• _SELECTED TEXT_

- - -

By Matt Roy and Rusty Bradshaw, Independent Newsmedia
Scammers have, apparently, declared open season on Sun Cities seniors.
Residents have reported a spate of recent scams attempts and cons targeting area residents, including email scams, phony phone calls and con-by-mail ploys.
Sun City West resident Beverly Bruno moved to town a year ago from New Jersey. When the call came in this week, she quickly recognized a familiar home shopper scam.
“This happened to my friend back in New Jersey,” Ms. Bruno said. “I am just so tired of people trying to take advantage. They know we’re older and must think it’s an easy target.”
She contacted the Sun City West Independent after receiving a packet by overnight mail containing a live check for $2,975 from an Edward Albert and drawn on a Florida Community Bank account, along with detailed instructions on how she could earn $300 by participating as a mystery shopper.
According the instructions she received, to opt in she would need to deposit the check and then purchase a number of specific items – including money orders and gift cards – and then ship them to a return address not provided in the documents. That would be obtained later by phone or email after making the purchases.
Those purchased would be shipped and the willing victim would expect to keep the remaining balance to realize a $300 profit for a mere afternoon of labor. Ms. Bruno, who said she worked for decades in the finance industry, said the scam was immediately obvious to her, though her friend back east was not so lucky.
“For her, they wanted her to go to Dunkin’ Donuts and Starbucks and report on the service she received,” Ms. Bruno said.
After the gift card purchases were made, the deposited check used to fund the whole enterprise was reported as stopped by the bank and the money was deducted from her friend’s account.
When the scam succeeds, the perpetrator gets away with untraceable money orders and gift cards, while the victim is left with $300 cash and a $3000 bank overdraft, she said.
Likewise, in the packet she received at her Sun City West home, Ms. Bruno was asked to make the purchases with the deposited check and then contact one Michael Gregory at email@example.com. But instead, she called the Arizona Attorney General’s Office, which is sending forms to fill out and report the incident.
Another Sun City West resident, Pat Nemec, said she received a call during the last week of May from a man claiming to be her grandson.
“’Hi, how are you? Oh, come on. You recognize my voice, it’s your grandson,’” she said he said. Conversation ensued, he said his brothers were doing fine and that he was living in Toronto before she called him a liar and hung up the phone.
Only four days later, another mystery man rang her up claiming kinship.
“Which grandson? The handsome one,” the second scammer said. He that he and the other grandchildren had been desperate to reach her and could she send $3000 to help pay for funeral expenses for another recently deceased relation.
Fortunately, Ms. Nemec – who is of sound and has no grandsons – never fell for the ploy. But the prevalence of such nefarious efforts suggests that vulnerable seniors may be at risk for exploitation.
Katy O’Grady, general services officer for Recreation Centers of Sun City West, said her organization is aware of scams in the community. She reported on the RCSCW website last week a reported attempt to con another resident, this time with an e-mail appeal sent to Boomer Club Gus Grell, which bore the RCSCW logo.
That email spun a narrative targeted at RCSCW clubs, a tale of woe involving an appeal to help another local and “save her son,” who had fallen ill and was stranded overseas. In the case of the email, the call to action invited the reader to click through a link, which likely would have exposed him to a phishing or malware attack.

- - -

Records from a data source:
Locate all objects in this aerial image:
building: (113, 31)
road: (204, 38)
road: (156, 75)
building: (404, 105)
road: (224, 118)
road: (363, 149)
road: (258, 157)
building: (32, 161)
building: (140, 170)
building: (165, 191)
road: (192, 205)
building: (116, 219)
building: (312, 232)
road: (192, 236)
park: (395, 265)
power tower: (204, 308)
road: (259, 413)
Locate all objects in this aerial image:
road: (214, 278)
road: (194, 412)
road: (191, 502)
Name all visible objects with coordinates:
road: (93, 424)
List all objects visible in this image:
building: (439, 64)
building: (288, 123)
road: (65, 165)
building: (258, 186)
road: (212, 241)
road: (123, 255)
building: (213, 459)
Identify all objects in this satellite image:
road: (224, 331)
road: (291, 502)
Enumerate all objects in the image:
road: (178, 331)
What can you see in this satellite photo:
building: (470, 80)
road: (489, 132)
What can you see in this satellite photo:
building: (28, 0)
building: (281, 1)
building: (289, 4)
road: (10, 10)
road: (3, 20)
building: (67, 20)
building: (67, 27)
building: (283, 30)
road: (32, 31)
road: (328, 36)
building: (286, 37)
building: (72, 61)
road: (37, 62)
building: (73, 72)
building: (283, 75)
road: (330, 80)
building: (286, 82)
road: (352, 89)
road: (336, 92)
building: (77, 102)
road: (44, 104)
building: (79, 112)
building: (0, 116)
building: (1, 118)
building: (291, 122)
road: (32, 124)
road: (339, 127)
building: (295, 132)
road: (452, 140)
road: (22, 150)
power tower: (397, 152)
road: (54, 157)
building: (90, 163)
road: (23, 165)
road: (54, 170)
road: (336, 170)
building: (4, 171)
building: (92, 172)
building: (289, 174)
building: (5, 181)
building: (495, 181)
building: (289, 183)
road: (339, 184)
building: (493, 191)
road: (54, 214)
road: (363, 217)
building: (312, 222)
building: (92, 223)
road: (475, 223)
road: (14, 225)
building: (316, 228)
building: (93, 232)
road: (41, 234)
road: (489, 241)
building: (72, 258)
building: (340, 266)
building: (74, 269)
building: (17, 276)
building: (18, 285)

- - -

• _EXERCISES_
#1 Check each statement against the article on scams targeting Sun Cities seniors and answer yes or no, quoting the deciding words: (a) Beverly Bruno moved to Sun City West from New Jersey a year ago. (b) The check Ms. Bruno received was drawn on an Arizona bank. (c) Pat Nemec got the second call one week after the first.
#2 Extend the article on scams targeting Sun Cities seniors past its last sentence.

• _ANSWERS IN ORDER_
#1
(a) Yes: "Sun City West resident Beverly Bruno moved to town a year ago from New Jersey."
(b) No: "drawn on a Florida Community Bank account"
(c) No: "Only four days later, another mystery man rang her up claiming kinship."

#2
Fortunately, again, Mr. Grell saw through the ruse and reported the attempt to officials. Other recipients might not be so lucky, Ms. O’Grady said, clarifying that RCSCW officials would never make or allow such an appeal.
“We cannot stop scammers from trolling our website and pulling down our logo to use in scams like these, but when we become aware of them, we do put out notices as soon as we can,” she said. “We control the use of our logo as closely as we can. We also advise our residents to use best practices when they see things like this. Don’t respond to unsolicited invitations to donate money. And always verify the source of such requests. The rec centers, for the record, would never support the solicitation of money for something like this.”
In neighboring Sun City, residents face similar concerns and community leaders are working to educate and warn them of the dangers.
Sun City Home Owners Association officials receive a high volume of calls from residents telling of a variety of situations they experience. Residents also call the Independent and share scam attempts they receive.
“How we wish scams would stop and go away,” stated Carole Studdard, SCHOA executive director, in a news e-blast to members. “Unfortunately, this isn’t happening.”
Residents’ best defense is to protect themselves, Ms. Studdard stated. Arizona Attorney General officials agree, which addresses a variety of fraud and deceptive practices, including financial scams, telemarketing fraud, home repair and bogus charities.
“Con artists use everyday tools to commit these types of scams — the mailbox, the telephone and the internet,” as stated on the Attorney General’s website, www.azag.gov.
Other areas the Attorney General’s Office investigates are charity scams, predatory lending, debt collections, pyramid schemes, door-to-door sales, sweepstakes and lotteries, Internet auctions, travel scams, home improvement schemes and moving fraud. Some of these activities are legal, but scammers use them as a way to trick people, mostly senior citizens, into paying for items and services that may never be given or performed.
SCHOA officials conduct regular town hall meetings focusing on a variety of community issues and scams have been a topic in past meetings.
Scams and fraud are committed in a variety of ways and against groups as well as individuals. Jessica Potter Slider, Friends of the Sun City Libraries board member, reported in the group’s May meeting she received a form purportedly from a “Department of Compliance.”
“I was filling it out but some of the questions made me uncomfortable,” she said. “So I Googled it and found out it was a scam.”
Tim Geiger, another Friends board member, said he receives similar forms at his business.
“It is a company that wants to take over the filing of your official documents with agencies like the Arizona Corporation Commission,” he explained.
Nonprofit organizations must file annually with the ACC.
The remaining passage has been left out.